Friday, January 27, 2017

Educator, Attorney, and Supreme Court Justice John Rice [otd 01/27]

Judge Rice.
John Campbell Rice Foundation photo.
January 27, 1864, Idaho Supreme Court Justice John Campbell Rice was born on a farm in Cass County, Illinois, about thirty miles west of Springfield. After high school, he attended Illinois College, in Jacksonville (not far south of where Rice was born). He graduated in 1885 and began teaching mathematics at the college.

Three years later, he enrolled in law school, first at Michigan State University and then Cornell University. He received his law degree from Cornell in 1890.

John T. Morrison, a fellow student at Cornell, had previously met Presbyterian minister William Judson Boone. Boone moved to Caldwell, Idaho in 1887, and Morrison followed him there during the summer of 1890.

John Rice joined Morrison in Caldwell that fall, and they became partners in a law practice. When Boone founded the College of Idaho [blog, Nov 5], the partners both served as instructors there for two years. Rice taught Greek and mathematics, and later, economics.

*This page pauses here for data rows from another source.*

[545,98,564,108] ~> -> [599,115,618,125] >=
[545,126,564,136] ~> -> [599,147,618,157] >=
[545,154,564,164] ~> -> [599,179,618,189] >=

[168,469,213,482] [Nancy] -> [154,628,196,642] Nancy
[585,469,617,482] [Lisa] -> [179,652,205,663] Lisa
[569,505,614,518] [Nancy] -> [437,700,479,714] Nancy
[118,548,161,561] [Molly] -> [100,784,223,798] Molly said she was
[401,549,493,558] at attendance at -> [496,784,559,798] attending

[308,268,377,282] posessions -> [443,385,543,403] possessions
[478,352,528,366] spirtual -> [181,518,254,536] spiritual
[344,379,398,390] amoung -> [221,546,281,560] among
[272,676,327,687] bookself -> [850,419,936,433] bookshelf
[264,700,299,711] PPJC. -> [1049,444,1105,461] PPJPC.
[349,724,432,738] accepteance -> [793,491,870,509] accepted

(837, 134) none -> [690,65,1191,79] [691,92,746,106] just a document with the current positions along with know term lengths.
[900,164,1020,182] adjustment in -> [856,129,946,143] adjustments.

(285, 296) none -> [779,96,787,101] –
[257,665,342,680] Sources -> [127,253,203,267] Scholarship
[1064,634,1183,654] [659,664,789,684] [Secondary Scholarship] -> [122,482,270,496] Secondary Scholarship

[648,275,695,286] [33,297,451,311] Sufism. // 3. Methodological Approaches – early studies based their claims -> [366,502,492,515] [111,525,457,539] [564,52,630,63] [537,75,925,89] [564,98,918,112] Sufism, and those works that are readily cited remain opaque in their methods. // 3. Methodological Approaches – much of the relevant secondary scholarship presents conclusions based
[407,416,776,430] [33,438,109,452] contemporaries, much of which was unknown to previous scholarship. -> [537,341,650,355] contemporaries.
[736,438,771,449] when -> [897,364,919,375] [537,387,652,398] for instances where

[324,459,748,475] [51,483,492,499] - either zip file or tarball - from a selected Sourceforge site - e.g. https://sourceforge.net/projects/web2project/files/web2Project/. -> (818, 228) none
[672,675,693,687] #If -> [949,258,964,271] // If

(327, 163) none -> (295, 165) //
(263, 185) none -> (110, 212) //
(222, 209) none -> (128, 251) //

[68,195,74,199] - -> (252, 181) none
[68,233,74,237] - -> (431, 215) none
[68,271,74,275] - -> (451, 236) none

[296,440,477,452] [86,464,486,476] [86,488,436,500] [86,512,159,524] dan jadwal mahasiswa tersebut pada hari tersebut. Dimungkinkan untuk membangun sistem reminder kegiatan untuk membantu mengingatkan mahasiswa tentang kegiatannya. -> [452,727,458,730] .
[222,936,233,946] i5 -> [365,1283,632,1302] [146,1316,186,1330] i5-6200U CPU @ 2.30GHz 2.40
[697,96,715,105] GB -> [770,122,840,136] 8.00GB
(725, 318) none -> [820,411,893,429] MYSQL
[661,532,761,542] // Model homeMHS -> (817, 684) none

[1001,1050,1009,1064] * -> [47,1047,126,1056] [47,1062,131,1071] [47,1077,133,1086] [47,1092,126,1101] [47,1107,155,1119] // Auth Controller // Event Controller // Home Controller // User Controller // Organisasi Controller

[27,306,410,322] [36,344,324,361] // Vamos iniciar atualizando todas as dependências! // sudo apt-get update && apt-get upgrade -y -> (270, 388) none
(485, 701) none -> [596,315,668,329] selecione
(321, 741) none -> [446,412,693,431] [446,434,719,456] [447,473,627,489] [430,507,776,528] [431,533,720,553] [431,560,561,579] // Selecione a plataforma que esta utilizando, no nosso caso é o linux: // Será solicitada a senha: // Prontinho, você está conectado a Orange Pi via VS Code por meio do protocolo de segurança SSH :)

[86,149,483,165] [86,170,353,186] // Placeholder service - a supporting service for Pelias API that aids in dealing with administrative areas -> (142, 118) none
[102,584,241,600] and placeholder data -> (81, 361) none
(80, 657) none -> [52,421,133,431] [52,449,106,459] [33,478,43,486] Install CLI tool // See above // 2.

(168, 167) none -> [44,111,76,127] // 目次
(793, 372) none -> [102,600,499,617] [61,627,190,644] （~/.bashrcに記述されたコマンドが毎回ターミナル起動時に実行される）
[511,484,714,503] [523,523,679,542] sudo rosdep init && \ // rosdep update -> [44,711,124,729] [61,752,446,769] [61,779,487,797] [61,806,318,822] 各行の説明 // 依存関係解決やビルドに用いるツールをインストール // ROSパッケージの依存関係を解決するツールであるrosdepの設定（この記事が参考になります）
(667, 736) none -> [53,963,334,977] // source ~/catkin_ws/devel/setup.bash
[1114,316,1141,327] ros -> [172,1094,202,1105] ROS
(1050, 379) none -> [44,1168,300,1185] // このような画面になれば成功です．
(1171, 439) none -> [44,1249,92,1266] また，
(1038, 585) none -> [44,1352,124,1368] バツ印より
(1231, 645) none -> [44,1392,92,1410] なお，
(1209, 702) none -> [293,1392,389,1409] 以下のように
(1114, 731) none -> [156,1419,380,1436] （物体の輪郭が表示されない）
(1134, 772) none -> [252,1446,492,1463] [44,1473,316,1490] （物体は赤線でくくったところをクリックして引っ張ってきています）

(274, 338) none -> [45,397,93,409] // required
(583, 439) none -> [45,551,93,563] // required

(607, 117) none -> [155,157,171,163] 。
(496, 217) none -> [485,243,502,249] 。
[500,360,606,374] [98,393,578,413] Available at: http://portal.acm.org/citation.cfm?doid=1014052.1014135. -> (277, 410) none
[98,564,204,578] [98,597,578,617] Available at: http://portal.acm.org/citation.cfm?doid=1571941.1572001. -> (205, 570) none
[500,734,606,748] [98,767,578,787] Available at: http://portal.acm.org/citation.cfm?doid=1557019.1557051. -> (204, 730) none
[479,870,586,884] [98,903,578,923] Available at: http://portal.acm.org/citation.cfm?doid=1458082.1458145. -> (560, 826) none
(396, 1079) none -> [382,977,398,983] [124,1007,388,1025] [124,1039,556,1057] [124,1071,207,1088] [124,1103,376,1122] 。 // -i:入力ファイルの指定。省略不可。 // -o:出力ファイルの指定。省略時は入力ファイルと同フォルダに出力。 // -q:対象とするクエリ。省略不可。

Some years later, they found themselves in an odd position. The legislature upgraded Caldwell from “town” to “city” status. But the old town Board of Trustees successfully challenged the designation, and the election of a Mayor and City Council. John Morrison, the newly appointed City Attorney, was also a town Trustee and recused himself when the new Council appealed the District Court ruling. So the Council hired Rice, who won the appeal to the Idaho Supreme Court. (Idaho Statesman, June 25, 1897).

In 1897, Rice was elected to the Idaho House of Representatives. During his term he served as chairman of the judiciary committee. That legislature passed an Act to authorize the creation of a state Board of Arbitration to handle labor disputes. Another Act provided for the creation of irrigation districts to regularize the allotment of water rights.

After that, he was elected to the Caldwell city council, and served as mayor in 1902. His time as mayor corresponded roughly to the period when he relinquished the presidency of the Commercial Bank of Caldwell. Rice, along with several partners, including Albert K. Steunenberg [blog, Sept 11], had founded the bank in 1895. He resumed the presidency in 1907 and continued in that position until at least 1920.

He had other active business connections in Caldwell and around the state. Besides holdings in western Idaho, he helped organize the First National Bank of Saint Anthony, all the way across the state.
College of Idaho campus, ca. 1900. College of Idaho.
Rice also continued his involvement with the College of Idaho, although he no longer taught there. He had been among the principals when the College was incorporated in 1893 as a legal entity, separate from the Presbyterian Church. Rice remained a Trustee of the College through its darkest days in the Great Depression. (He was, in fact, chairman of the Board of Trustees when he died.)

Rice was first elected to the Idaho Supreme Court in 1916, and remained there until 1923. He thus served through the turmoil related to World War I, and the implementation of national Prohibition under the Eighteenth Amendment. He was also there when voters amended the state constitution to expand the Supreme Court from three members to five.

After another period in private practice, he was appointed to be a district court judge, a position he held when he passed away in November 1937.
                                                                                 
References: [French], [Hawley], [Illust-State]
Louie W. Attebery, The College of Idaho, 1891-1991: A Centennial History. © The College of Idaho, Caldwell (1991).
“John T. Morrison,” Reference Series No. 404, Idaho State Historical Society (September 1996).
"Necrology: John Campbell Rice,” Cornell Alumni News, Ithaca, New York (December 16, 1937).